---- MATERIAL PROVIDED

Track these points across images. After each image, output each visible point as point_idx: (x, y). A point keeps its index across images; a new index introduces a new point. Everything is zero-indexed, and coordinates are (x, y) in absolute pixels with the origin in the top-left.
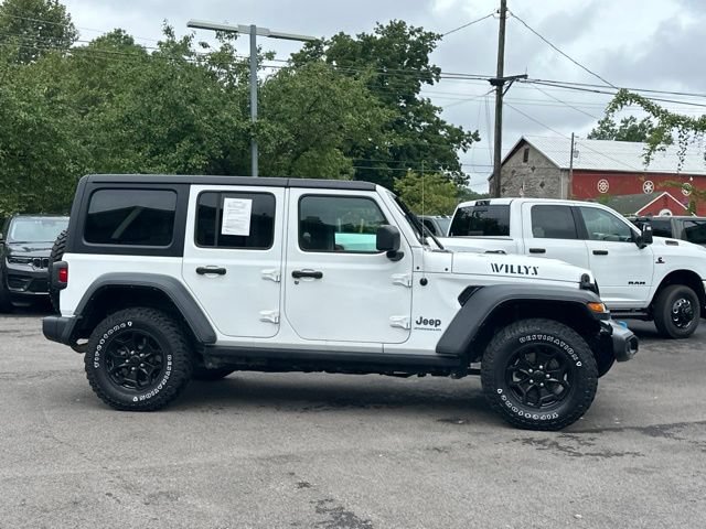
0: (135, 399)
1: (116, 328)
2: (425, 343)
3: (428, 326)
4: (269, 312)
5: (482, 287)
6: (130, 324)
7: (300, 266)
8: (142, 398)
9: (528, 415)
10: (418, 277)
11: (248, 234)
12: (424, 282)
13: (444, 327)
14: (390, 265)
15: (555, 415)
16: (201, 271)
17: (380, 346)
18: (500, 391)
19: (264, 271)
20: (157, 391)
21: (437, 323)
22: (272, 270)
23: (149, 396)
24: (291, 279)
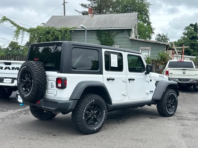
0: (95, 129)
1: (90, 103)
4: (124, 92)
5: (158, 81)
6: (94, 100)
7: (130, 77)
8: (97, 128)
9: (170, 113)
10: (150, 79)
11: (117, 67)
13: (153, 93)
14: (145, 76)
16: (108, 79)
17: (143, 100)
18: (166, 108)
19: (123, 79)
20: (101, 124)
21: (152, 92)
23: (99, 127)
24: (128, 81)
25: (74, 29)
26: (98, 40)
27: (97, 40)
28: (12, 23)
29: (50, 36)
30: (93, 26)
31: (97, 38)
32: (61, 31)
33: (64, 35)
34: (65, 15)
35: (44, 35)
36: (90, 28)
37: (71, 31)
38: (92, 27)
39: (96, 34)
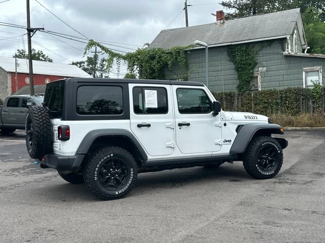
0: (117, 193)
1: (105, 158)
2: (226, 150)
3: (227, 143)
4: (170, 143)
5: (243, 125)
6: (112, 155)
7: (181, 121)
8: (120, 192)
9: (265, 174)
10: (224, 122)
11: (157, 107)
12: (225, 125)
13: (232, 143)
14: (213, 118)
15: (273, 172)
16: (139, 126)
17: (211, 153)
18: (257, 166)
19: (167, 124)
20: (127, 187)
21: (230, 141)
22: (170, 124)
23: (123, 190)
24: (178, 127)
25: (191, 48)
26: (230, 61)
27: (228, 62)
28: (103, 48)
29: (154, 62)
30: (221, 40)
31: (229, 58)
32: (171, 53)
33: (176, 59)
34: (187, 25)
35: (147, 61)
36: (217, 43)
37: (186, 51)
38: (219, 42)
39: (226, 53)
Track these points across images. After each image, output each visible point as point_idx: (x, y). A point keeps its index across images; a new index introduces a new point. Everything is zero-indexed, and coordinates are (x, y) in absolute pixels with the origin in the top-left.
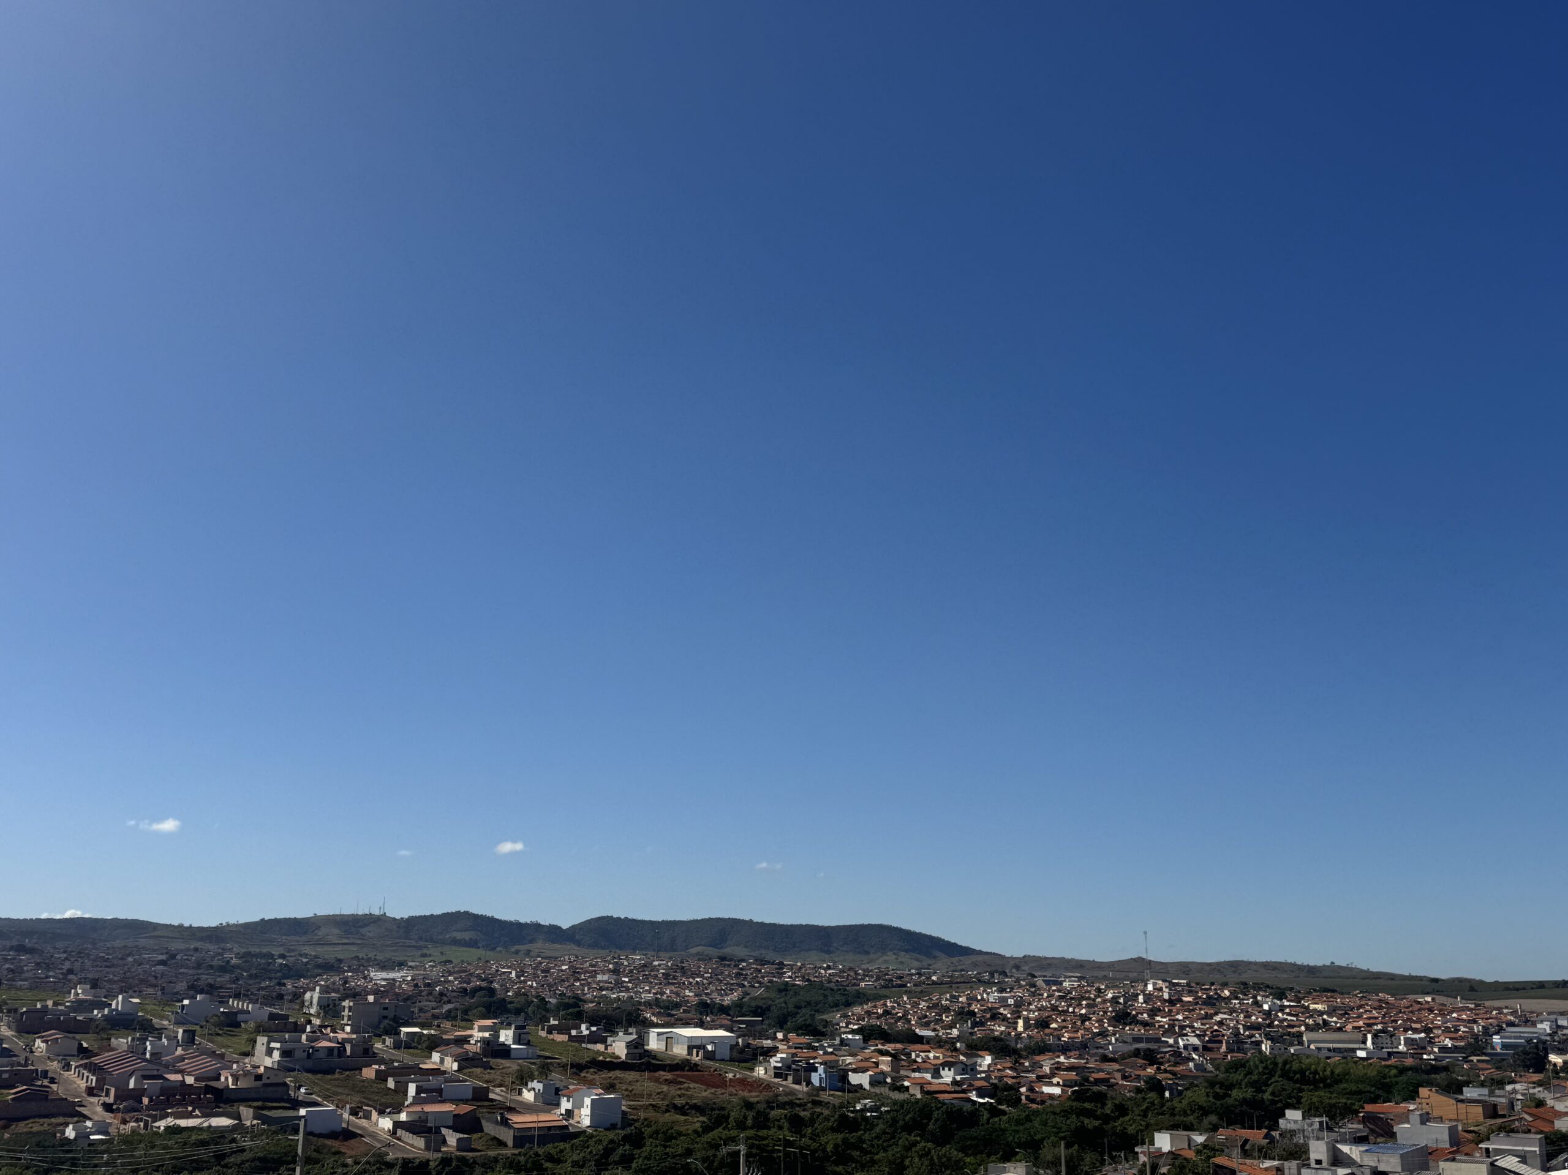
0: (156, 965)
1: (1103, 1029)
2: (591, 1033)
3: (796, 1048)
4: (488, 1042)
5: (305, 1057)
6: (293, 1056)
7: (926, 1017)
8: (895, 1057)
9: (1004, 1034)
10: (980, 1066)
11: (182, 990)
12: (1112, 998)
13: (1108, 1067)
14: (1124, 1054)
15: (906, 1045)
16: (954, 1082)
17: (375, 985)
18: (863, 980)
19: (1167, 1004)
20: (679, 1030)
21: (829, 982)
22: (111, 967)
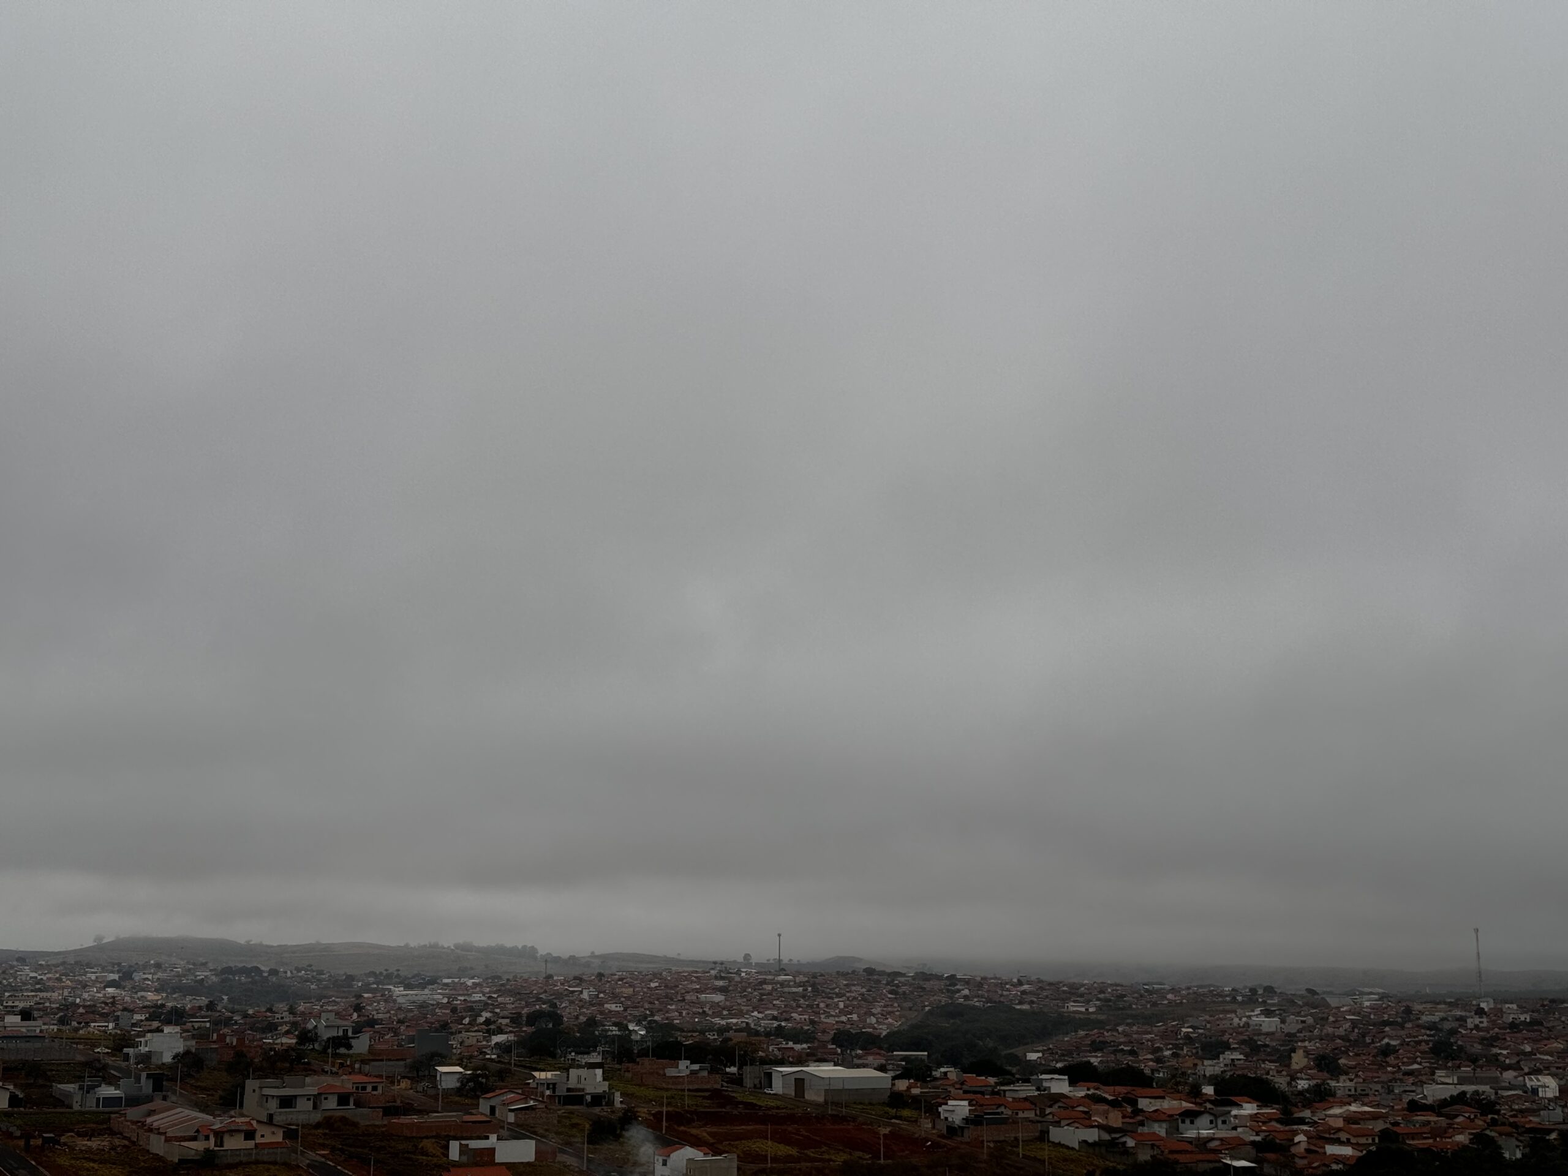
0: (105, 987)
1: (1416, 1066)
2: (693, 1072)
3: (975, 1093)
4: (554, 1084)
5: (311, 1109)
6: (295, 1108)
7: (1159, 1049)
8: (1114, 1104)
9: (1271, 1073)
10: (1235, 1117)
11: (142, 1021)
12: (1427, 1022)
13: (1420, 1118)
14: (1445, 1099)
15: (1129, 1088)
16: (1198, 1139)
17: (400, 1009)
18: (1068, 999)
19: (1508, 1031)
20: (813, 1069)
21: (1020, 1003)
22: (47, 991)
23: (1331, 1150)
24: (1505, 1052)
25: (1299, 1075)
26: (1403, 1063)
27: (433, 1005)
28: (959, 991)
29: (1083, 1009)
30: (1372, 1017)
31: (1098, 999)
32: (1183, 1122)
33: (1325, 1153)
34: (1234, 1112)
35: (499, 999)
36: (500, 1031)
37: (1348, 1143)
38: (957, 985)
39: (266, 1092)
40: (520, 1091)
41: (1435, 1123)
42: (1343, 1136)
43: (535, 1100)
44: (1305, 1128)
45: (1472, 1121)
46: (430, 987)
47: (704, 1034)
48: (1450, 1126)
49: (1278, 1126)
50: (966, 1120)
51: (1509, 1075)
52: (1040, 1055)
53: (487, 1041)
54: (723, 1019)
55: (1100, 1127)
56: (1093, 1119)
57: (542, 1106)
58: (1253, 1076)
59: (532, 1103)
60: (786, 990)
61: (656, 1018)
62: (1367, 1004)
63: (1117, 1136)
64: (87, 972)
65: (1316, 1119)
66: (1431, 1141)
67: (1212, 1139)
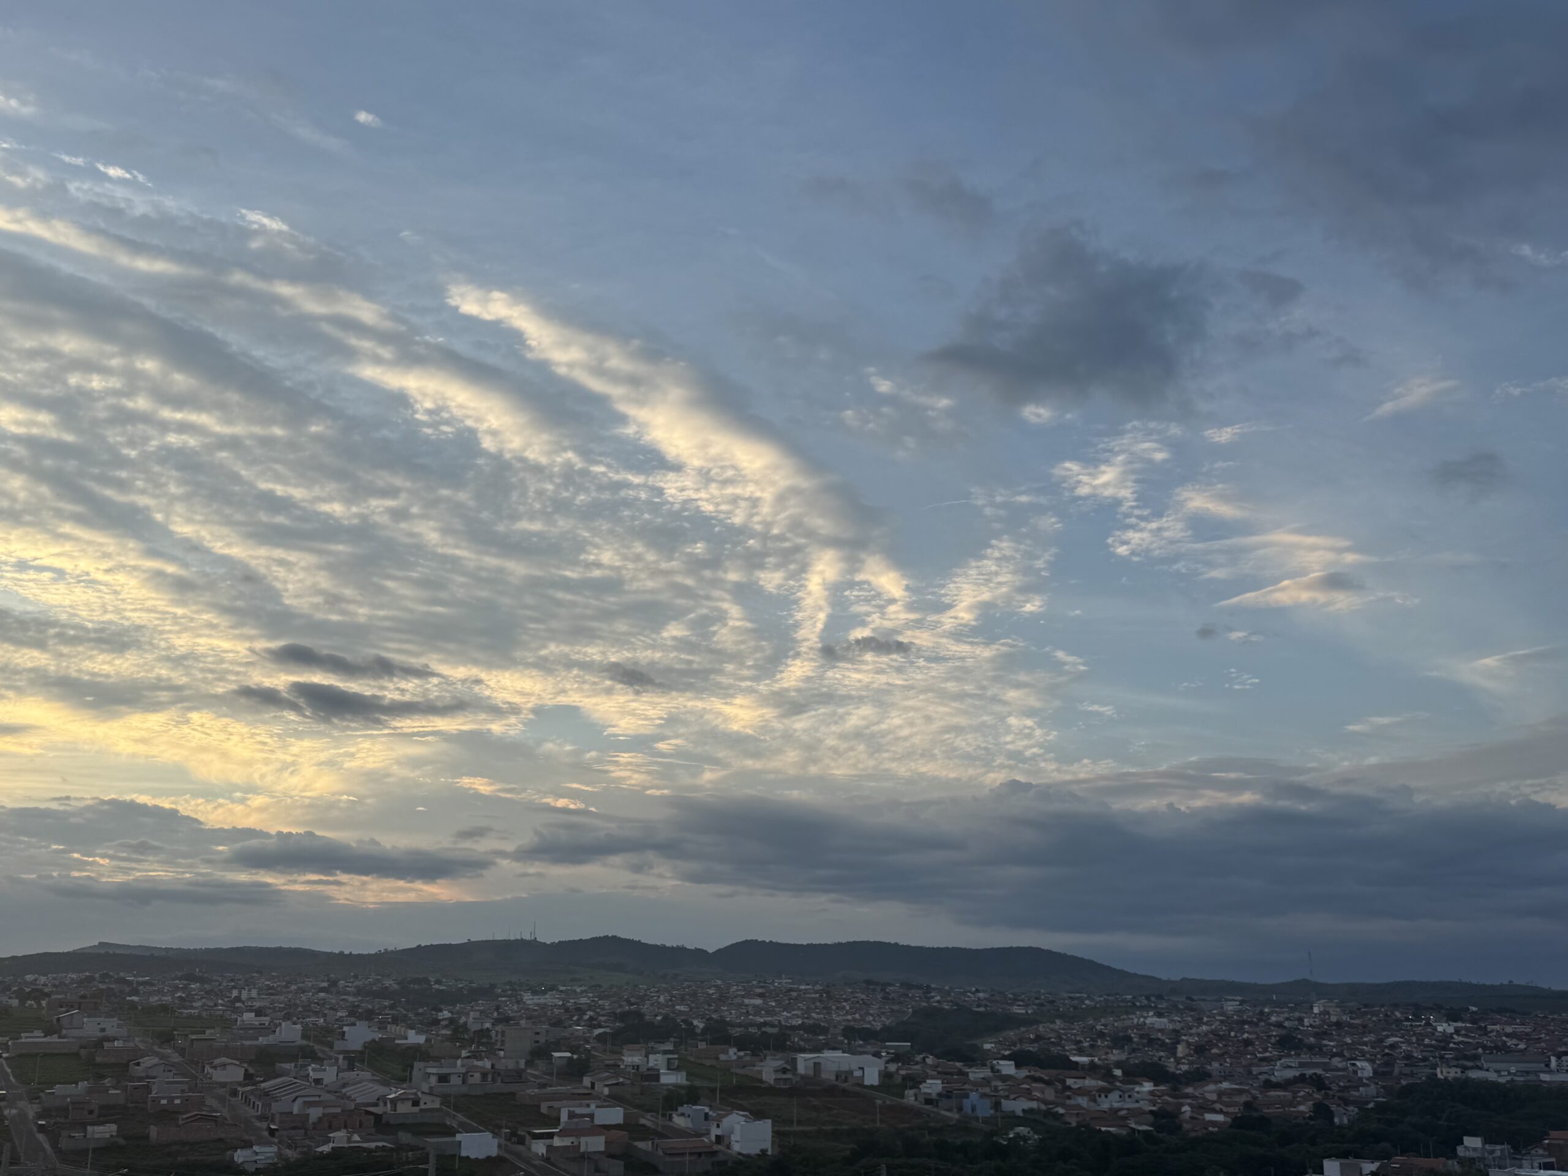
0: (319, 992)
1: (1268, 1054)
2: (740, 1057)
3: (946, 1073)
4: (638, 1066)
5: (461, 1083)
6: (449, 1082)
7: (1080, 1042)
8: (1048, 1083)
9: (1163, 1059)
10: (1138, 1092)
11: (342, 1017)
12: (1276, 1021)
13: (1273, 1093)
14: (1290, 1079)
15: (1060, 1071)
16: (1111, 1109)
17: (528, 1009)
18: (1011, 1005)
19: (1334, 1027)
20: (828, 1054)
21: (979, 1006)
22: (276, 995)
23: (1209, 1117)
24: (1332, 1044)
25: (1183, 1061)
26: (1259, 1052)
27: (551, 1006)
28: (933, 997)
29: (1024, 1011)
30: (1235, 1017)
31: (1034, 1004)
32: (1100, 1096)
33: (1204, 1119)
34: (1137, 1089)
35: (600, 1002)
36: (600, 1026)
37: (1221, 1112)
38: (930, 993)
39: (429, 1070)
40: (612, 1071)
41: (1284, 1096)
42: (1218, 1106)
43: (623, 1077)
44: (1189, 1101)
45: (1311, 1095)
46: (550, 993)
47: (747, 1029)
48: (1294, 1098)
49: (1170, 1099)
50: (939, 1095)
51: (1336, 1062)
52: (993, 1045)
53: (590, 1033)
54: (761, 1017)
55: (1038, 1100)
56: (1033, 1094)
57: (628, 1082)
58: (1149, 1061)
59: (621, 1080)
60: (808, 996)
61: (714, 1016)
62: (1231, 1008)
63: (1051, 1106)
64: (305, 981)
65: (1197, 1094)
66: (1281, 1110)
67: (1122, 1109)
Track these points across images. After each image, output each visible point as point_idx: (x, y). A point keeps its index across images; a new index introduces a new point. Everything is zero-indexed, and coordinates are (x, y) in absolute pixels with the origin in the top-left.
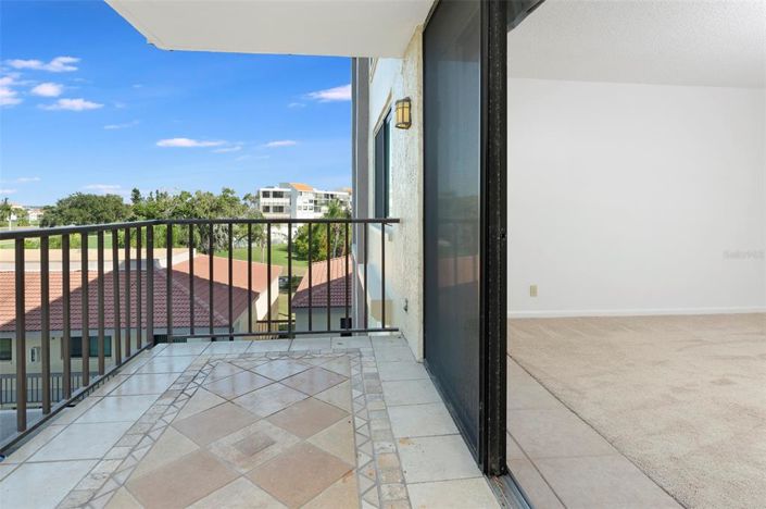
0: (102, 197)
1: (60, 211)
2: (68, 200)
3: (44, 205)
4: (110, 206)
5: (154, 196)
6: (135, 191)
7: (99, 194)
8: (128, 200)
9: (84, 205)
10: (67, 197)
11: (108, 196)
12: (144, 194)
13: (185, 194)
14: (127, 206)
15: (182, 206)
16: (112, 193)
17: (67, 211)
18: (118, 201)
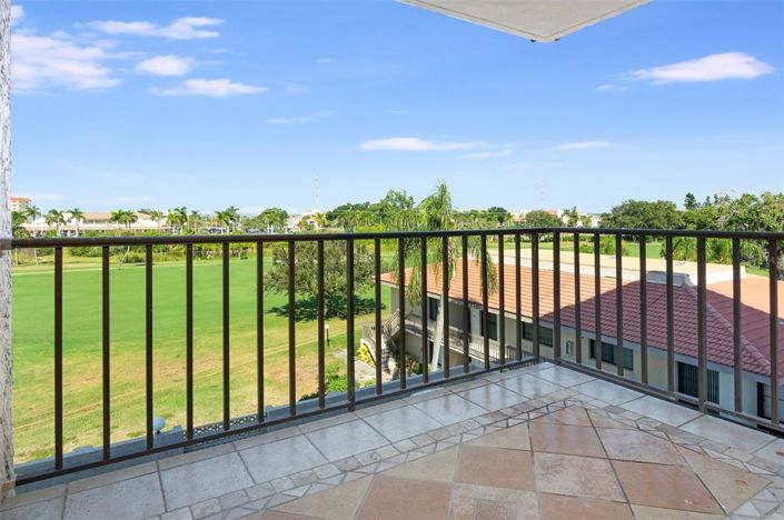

--------

EXERCISE INSTRUCTIONS
From the records above, copy exactly the lines starting at the one with "10: (980, 1066)" and ending at the one with "66: (1431, 1141)", and no others. Pictures stay out.

YOUR RESPONSE
10: (980, 1066)
11: (182, 990)
12: (1112, 998)
13: (1108, 1067)
14: (1124, 1054)
15: (906, 1045)
16: (954, 1082)
17: (375, 985)
18: (863, 980)
19: (1167, 1004)
20: (679, 1030)
21: (829, 982)
22: (111, 967)
0: (105, 987)
1: (1416, 1066)
2: (693, 1072)
3: (975, 1093)
4: (554, 1084)
5: (311, 1109)
6: (295, 1108)
7: (1159, 1049)
8: (1114, 1104)
9: (1271, 1073)
10: (1235, 1117)
11: (142, 1021)
12: (1427, 1022)
13: (1420, 1118)
14: (1445, 1099)
15: (1129, 1088)
16: (1198, 1139)
17: (400, 1009)
18: (1068, 999)
19: (1508, 1031)
20: (813, 1069)
21: (1020, 1003)
22: (47, 991)
23: (1331, 1150)
24: (1505, 1052)
25: (1299, 1075)
26: (1403, 1063)
27: (433, 1005)
28: (959, 991)
29: (1083, 1009)
30: (1372, 1017)
31: (1098, 999)
32: (1183, 1122)
33: (1325, 1153)
34: (1234, 1112)
35: (499, 999)
36: (500, 1031)
37: (1348, 1143)
38: (957, 985)
39: (266, 1092)
40: (520, 1091)
41: (1435, 1123)
42: (1343, 1136)
43: (535, 1100)
44: (1305, 1128)
45: (1472, 1121)
46: (430, 987)
47: (704, 1034)
48: (1450, 1126)
49: (1278, 1126)
50: (966, 1120)
51: (1509, 1075)
52: (1040, 1055)
53: (487, 1041)
54: (723, 1019)
55: (1100, 1127)
56: (1093, 1119)
57: (542, 1106)
58: (1253, 1076)
59: (532, 1103)
60: (786, 990)
61: (656, 1018)
62: (1367, 1004)
63: (1117, 1136)
64: (87, 972)
65: (1316, 1119)
66: (1431, 1141)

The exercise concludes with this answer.